» Texte d'étude:

« Faut‐il attendre que quelqu’un meurt ? » C’est par ces mots que Frank Dancevic pose le débat du jour, alors que les températures ont atteint les 43°C à Melbourne… La question qui est sur toutes les lèvres et que traduit de manière extrême le joueur canadien est la suivant : NE FALLAIT‐IL PAS REPOUSSER LES RENCONTRES ?
Une bouteille qui fond au sol pour Wozniacki, un malaise inquiétant pour Dancevic, des crises de vomissements pour Peng et Roger‐Vasselin et des plaintes en conférence de presse à foison. Les participants à cet Open d’Australie 2014 sont au moins d’accord sur un point : la chaleur est à la limite du supportable. Frôlant les 40 degrés et peut‐être même amenée à les dépasser, elle met les organismes à rude épreuve, jusqu’à une certaine limite : l’éventualité d’un décès peut ne pas être écartée. Le phénomène a déjà été observé dans d’autres sports, notamment dans le cyclisme et la course à pieds. Quand on sait que certains marathons ont été interrompus par 28 degrés… Faut‐il interrompre les matchs ? Ou attendre qu’un drame se déroule pour agir enfin ? Le débat est lancé.
D’accord à… 99 % : il faut stopper cette mascarade !
Soyons responsables. Nous avons tous déjà été amenés à pratiquer un sport sous une chaleur étouffante au moins une fois dans notre vie. Et nous nous sommes tous rendus compte des difficultés que ça pouvait générer dans la pratique ainsi que les risques sur notre santé. Un coup de chaud peut faire mal, très mal. L’exemple Tom Simpson sur le Mont Ventoux en 1967 lors du Tour de France devrait nous alerter. Face à la chaleur et l’effort important, le coureur a fini par succomber. Plus récemment, en 2011, un marathonien à Montréal est lui aussi décédé de mort subite, phénomène dont 25 personnes décéderaient chaque semaine en alliant le cocktail dangereux de la chaleur et du sport. Si la température corporelle augmente au‐dessus de 40° Celsius, il est possible que le corps et que le cœur réagissent moins bien. D’où le danger aussi pour un joueur de voir sa lucidité décliner et par conséquent l’empêcher de s’hydrater correctement. Aussi la préconisation d’une interruption de matchs ou de reprogrammation en soirée, quitte à bousculer les habitudes des spectateurs et les intérêts économiques des diffuseurs, doit être sérieusement envisagée, car attendre que la mort vienne nous rappeler à sa triste réalité n’est pas une solution. « J’avais mal à la tête, envie de vomir, c’est pas humain de jouer dans ces conditions. Le médecin m’a conseillé d’arrêter, mais j’ai préféré continuer car je pensais que les matches allaient être interrompus. C’est pas du tennis, c’est Koh‐Lanta ! », expliquait Mladenovic au sortir de sa défaite contre Stefanie Voegele. Koh‐Lanta, une émission où l’an passé, un mort a été à déplorer… Agissons.

» Consigne 1: Comptez les lignes des entrées où figure la chaîne « engine » et indiquez uniquement ce nombre.

[Données recueillies]
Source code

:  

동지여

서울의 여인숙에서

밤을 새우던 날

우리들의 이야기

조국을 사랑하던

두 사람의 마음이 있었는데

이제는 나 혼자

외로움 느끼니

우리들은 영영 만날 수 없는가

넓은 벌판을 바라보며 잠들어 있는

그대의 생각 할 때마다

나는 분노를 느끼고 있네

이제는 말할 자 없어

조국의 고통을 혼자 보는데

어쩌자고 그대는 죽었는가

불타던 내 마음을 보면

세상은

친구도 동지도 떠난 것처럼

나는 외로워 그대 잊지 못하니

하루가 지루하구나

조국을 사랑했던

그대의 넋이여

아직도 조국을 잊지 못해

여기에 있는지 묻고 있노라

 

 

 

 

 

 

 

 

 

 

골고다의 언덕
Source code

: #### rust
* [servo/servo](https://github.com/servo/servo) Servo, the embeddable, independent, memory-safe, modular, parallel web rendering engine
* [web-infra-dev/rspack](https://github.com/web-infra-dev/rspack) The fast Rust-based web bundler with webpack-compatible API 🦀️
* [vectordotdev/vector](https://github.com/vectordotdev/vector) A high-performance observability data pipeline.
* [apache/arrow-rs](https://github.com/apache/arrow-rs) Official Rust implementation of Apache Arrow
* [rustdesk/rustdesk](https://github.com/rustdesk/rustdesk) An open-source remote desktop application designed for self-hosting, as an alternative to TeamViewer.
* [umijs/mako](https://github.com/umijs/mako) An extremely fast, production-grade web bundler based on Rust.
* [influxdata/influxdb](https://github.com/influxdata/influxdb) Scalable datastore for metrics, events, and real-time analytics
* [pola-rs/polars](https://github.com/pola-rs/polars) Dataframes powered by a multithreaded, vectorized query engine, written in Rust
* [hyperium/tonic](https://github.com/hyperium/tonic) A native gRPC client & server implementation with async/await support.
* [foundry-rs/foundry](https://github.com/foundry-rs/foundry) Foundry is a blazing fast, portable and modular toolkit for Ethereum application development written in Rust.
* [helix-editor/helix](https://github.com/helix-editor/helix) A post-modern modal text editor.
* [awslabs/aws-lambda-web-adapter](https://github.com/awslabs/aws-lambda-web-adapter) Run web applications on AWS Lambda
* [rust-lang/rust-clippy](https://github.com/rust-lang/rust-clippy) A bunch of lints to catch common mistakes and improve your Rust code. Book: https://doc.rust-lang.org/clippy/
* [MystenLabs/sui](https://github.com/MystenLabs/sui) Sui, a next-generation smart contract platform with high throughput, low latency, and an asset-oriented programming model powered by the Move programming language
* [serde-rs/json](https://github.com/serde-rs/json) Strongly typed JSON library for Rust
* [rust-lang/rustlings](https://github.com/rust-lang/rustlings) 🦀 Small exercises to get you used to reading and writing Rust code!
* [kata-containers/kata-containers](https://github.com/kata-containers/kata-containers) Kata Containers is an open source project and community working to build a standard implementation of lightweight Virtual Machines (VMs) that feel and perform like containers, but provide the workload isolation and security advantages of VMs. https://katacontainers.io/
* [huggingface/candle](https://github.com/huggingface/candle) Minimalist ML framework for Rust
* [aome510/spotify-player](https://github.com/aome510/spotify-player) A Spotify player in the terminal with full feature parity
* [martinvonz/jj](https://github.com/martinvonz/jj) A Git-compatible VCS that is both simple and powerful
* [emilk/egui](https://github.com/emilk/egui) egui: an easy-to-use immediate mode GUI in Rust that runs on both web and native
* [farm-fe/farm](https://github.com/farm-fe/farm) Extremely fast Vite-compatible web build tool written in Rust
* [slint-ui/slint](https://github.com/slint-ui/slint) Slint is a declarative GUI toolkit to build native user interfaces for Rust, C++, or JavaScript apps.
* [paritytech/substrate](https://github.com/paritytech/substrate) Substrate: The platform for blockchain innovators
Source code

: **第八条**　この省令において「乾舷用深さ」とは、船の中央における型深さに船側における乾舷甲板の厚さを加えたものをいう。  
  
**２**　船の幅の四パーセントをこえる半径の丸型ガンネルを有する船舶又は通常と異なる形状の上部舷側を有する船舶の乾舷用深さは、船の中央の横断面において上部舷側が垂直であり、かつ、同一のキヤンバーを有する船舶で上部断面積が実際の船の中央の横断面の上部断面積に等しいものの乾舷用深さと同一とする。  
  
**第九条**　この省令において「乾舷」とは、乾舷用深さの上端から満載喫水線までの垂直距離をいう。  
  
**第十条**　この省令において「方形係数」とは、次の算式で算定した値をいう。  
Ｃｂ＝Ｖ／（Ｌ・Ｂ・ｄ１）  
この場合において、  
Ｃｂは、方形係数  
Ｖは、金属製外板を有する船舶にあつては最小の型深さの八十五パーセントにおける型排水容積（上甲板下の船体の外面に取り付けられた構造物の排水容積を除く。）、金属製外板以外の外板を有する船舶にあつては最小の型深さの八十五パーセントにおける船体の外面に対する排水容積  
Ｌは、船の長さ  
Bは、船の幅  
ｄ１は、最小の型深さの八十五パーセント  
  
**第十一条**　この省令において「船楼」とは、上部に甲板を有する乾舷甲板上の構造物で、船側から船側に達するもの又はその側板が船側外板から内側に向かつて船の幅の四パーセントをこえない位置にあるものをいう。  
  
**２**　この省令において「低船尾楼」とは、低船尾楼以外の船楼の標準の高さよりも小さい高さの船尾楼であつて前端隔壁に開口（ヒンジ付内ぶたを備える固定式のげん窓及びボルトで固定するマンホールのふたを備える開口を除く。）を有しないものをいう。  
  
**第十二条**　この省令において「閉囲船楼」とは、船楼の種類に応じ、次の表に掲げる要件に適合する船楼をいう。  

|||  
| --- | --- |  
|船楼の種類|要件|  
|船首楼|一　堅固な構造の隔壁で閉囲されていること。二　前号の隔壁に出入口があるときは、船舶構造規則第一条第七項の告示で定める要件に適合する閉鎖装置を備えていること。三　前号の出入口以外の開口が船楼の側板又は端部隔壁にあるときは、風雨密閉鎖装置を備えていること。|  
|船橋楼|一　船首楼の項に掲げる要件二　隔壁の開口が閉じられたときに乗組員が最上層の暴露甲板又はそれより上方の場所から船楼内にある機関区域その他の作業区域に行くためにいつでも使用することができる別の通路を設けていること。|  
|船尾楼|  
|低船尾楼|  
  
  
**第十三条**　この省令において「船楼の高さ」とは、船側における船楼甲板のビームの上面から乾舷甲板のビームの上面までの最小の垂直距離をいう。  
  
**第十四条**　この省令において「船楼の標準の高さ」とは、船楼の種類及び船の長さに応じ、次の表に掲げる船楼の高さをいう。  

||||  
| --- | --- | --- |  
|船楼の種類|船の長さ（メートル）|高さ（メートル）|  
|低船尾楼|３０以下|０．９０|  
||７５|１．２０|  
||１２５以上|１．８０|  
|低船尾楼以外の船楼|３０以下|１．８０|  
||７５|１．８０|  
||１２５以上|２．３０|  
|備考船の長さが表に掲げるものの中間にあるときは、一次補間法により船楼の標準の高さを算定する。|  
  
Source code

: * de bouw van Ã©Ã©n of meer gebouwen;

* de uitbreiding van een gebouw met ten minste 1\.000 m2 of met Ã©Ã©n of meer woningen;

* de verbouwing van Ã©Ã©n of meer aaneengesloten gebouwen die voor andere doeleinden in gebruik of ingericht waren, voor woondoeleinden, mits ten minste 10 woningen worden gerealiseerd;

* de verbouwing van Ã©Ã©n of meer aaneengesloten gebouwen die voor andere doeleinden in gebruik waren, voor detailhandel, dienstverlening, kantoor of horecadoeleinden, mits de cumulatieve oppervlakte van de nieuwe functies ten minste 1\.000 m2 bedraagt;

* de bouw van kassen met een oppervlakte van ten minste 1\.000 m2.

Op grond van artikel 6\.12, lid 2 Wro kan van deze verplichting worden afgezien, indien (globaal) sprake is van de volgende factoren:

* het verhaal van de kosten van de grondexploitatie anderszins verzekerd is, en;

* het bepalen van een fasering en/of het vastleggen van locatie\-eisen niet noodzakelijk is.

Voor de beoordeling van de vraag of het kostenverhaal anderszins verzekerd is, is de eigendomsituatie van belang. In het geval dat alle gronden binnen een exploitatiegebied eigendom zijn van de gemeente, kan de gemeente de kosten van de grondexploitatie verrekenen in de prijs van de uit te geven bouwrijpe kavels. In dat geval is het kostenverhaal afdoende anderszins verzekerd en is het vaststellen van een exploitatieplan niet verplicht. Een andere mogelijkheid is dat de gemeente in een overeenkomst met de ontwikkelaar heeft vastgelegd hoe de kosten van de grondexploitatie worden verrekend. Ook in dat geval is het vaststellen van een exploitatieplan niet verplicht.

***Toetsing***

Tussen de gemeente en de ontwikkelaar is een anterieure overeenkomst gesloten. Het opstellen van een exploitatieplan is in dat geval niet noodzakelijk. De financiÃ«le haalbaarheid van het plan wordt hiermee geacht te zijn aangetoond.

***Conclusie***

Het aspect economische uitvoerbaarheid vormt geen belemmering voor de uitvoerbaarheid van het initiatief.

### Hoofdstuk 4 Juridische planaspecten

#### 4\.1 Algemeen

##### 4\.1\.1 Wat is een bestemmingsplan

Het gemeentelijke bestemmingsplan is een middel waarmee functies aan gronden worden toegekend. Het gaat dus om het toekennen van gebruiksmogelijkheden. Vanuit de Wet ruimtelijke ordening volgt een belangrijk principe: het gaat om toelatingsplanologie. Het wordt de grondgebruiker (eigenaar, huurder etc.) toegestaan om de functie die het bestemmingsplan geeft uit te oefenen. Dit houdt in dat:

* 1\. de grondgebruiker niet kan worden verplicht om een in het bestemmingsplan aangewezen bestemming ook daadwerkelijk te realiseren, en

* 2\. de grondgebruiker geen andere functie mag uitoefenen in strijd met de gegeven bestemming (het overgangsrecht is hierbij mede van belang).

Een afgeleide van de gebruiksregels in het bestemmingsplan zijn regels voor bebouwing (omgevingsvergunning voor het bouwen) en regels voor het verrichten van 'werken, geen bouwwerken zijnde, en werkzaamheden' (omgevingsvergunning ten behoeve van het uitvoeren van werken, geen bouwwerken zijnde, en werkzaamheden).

» Consigne 2: Restituez mot pour mot, dans le texte sur la chaleur à l'Open d'Australie, tout ce qui va de « Une bouteille qui » jusqu'à « cette mascarade ! ».

» Réponse attendue 1: 2

» Réponse attendue 2:
Une bouteille qui fond au sol pour Wozniacki, un malaise inquiétant pour Dancevic, des crises de vomissements pour Peng et Roger‐Vasselin et des plaintes en conférence de presse à foison. Les participants à cet Open d’Australie 2014 sont au moins d’accord sur un point : la chaleur est à la limite du supportable. Frôlant les 40 degrés et peut‐être même amenée à les dépasser, elle met les organismes à rude épreuve, jusqu’à une certaine limite : l’éventualité d’un décès peut ne pas être écartée. Le phénomène a déjà été observé dans d’autres sports, notamment dans le cyclisme et la course à pieds. Quand on sait que certains marathons ont été interrompus par 28 degrés… Faut‐il interrompre les matchs ? Ou attendre qu’un drame se déroule pour agir enfin ? Le débat est lancé.
D’accord à… 99 % : il faut stopper cette mascarade !